Updated: Aug 8, 2018

Growing research is finding that a healthy microbiome, the ecosystem made up of billions of bacteria living in our body, is a key component to overall wellness. It can reduce the risk of a range of ailments including inflammation, arthritis, heart disease, cancer and even dementia and depression, and it can help burn body fat to maintain a healthy weight. Having good gut health contributes to more energy and a good mood. Signs of poor gut health include symptoms such as being tired and bloated, having gas, diarrhoea and constipation.


To maintain your delicate ecosystem of beneficial microbes, most of which lives in your gut, you need to feed it properly. Anything with probiotics (good bacteria) can help replenish this vital source of health.
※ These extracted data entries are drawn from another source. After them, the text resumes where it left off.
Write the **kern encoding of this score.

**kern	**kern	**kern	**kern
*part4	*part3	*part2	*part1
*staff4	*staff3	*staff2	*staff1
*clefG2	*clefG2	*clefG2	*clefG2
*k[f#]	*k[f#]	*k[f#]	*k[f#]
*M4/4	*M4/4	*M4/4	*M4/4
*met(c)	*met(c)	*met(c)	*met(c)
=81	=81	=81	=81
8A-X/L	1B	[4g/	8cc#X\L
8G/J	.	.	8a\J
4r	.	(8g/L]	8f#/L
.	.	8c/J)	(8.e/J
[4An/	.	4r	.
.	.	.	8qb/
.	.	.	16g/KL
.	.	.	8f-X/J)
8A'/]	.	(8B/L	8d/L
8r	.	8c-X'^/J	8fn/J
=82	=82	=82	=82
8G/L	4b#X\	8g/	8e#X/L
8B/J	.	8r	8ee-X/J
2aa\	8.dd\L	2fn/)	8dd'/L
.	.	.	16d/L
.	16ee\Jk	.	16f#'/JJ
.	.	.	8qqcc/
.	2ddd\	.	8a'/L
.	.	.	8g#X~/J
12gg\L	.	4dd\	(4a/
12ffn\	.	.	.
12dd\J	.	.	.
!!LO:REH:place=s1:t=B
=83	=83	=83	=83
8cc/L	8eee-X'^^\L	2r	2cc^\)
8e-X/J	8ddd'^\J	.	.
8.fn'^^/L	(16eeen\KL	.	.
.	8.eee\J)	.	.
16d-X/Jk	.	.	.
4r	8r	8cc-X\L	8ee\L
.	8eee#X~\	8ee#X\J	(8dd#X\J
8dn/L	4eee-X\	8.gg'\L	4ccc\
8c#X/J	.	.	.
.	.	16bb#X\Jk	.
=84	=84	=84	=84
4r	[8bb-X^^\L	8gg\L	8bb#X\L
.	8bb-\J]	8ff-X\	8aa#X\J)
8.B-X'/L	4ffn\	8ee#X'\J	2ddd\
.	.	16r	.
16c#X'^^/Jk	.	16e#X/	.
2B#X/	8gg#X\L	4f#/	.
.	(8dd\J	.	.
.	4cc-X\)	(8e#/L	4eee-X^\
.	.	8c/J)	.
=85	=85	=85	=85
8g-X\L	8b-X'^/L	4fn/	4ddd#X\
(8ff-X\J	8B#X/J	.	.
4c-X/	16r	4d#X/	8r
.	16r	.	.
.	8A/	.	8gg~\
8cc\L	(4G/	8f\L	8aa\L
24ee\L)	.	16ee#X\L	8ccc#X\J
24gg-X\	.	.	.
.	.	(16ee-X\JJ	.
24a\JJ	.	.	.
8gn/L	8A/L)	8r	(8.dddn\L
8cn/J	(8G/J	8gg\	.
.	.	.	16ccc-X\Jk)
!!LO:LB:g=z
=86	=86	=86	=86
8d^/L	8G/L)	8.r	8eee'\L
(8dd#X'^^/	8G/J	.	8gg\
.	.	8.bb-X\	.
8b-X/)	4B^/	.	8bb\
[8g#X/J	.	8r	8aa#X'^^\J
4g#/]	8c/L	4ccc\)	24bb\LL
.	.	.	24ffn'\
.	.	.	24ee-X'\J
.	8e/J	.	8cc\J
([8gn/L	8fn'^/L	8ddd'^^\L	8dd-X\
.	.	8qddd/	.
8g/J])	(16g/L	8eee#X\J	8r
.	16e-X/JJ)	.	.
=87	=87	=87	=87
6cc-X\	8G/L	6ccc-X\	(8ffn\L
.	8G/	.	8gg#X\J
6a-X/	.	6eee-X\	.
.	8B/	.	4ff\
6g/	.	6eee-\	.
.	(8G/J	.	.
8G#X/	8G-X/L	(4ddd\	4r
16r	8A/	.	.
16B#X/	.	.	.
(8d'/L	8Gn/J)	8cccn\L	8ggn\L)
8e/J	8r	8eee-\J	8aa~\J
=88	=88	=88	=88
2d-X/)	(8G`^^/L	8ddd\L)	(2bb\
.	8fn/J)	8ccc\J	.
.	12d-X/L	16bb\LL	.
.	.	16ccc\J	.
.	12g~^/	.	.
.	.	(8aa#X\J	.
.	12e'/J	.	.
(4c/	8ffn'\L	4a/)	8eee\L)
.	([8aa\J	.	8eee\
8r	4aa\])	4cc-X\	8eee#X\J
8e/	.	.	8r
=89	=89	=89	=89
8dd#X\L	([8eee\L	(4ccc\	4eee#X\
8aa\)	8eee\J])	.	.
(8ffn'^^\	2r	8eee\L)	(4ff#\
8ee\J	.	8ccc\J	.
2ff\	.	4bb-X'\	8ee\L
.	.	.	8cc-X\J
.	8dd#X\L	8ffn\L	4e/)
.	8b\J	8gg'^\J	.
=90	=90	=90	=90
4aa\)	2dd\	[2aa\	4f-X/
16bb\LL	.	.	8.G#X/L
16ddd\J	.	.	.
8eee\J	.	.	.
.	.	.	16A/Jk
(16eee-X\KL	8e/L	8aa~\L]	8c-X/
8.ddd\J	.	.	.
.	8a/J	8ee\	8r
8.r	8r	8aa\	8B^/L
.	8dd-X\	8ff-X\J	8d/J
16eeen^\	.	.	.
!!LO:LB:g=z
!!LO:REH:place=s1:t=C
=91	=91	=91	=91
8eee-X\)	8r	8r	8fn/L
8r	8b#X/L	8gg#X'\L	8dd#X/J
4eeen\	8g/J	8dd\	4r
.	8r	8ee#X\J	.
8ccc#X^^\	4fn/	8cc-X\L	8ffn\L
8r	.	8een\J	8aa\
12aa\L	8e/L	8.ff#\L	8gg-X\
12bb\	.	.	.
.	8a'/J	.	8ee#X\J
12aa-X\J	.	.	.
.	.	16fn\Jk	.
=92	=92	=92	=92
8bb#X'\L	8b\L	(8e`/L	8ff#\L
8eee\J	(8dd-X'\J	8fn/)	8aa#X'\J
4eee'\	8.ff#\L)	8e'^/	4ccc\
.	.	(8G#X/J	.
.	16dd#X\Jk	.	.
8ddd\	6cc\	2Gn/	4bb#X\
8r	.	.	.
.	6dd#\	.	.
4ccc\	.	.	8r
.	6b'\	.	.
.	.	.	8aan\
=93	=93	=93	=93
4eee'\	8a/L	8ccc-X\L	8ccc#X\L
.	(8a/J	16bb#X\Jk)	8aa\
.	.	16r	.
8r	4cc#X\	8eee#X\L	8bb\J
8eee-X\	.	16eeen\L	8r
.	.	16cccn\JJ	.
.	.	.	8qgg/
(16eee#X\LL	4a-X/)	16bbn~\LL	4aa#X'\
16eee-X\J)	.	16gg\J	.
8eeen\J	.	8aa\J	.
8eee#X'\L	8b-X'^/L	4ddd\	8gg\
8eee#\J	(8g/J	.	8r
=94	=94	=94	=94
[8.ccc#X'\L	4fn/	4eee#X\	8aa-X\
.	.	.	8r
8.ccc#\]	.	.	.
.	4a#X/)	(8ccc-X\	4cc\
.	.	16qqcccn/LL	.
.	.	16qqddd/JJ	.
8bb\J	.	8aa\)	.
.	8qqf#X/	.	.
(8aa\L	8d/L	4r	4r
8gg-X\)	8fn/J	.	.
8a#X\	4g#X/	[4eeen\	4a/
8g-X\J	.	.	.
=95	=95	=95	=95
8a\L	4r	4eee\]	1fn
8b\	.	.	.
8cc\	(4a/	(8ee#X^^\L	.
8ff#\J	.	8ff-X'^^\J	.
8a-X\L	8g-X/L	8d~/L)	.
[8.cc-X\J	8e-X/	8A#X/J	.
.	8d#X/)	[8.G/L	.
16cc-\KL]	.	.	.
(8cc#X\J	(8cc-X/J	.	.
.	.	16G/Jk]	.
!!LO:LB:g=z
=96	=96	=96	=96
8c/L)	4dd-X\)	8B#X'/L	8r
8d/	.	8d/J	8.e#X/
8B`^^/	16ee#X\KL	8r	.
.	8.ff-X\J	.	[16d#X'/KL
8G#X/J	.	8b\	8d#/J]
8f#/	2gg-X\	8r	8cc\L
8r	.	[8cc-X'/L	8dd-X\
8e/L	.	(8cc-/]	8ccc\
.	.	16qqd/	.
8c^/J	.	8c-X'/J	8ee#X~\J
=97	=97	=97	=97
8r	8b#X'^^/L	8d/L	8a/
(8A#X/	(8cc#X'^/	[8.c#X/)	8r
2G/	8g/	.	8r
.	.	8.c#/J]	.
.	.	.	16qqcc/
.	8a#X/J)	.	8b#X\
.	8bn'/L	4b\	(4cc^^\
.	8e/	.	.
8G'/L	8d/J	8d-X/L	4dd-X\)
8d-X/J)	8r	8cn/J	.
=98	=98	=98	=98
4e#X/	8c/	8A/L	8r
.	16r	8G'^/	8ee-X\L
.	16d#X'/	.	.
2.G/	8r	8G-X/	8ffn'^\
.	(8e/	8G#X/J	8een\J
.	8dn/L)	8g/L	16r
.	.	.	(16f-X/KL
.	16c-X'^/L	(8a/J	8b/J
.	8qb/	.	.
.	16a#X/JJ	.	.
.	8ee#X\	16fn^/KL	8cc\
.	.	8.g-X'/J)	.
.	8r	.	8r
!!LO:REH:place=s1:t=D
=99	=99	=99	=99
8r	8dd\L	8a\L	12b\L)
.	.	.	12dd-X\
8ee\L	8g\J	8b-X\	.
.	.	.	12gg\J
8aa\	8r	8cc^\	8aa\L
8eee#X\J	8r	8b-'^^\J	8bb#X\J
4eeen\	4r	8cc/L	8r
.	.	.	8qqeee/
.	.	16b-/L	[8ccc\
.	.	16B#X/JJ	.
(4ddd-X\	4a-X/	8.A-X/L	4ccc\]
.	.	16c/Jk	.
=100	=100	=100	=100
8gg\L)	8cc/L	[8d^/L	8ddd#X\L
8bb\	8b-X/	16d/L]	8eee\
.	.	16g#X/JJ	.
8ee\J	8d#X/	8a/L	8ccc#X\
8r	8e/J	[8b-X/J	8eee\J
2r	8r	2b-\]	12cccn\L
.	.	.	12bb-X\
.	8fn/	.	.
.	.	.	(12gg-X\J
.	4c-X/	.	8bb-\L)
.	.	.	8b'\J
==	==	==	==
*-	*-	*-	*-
Here are the foods most likely to do the job:


Yogurt

Yogurt is the king of probiotics and the go-to source for beneficial bacteria. Regardsless of whether you like Greek or regular, low-fat or full-fat, what matters is the label "live active cultures", which signifies the presence of good bacteria. While you can go with a fruit-infused blend, be sure not to exceed 15 grams of sugar per serving - and more than that and you will be feeding the bad gut bacteria with the sugar they love. A substitute for lactose intolerant people is Kefir. Kefir is a fermented milk drink that is 99% lactose-free and high in probiotics and protein (start with a small amount just to be sure).





Miso Paste

Dairy isn't the only source of probiotics. Made from aged and fermented soybeans, this paste is chock full of good bacteria. Available in a variety of colors and flavors, this low-calorie foodstuff is a great way to add earthy, savory flavor to your meal. It is also full of protein, fiber, and vitamin K.




Tempeh

Speaking of fermented soybeans, this variety is available in a cake-like form and offers a nuttier, tangier alternative to tofu. It can be used in sandwiches, stir-fries, or even marinated and grilled on its own. Aside from probiotics, tempeh contains around 15 grams of protein per half-cup and is a good source of icon. Like most soy products, it can also help reduce cholesterol.


Kombucha Tea

My favorite - fizzy, tangy, and with a slight vinegar-like kick, kombucha has become a very trendy health drink. The tea is naturally carbonated and refreshing when consumed cold. Kombucha can be bought at health food shops such as Reformhaus.



Sauerkraut

A popular condiment for hotdogs, this fermented cabbage has ancient roots as a source of probiotics. However, the canned stuff lacks good bacteria, so stick to anything fresh or refrigerated. Eat it alone or mix it into other food.


Sourdough Bread

This chewy bread gets its notably sour tinge from lactic acid starter, which offers a strain of bacteria called lactobacillus, a very important probiotic. Sourdough is also a healthy choice for those with diabetes, as its rich fiber and whole grain content helps reduce blood sugar spikes.




Have you already done something good for your gut today?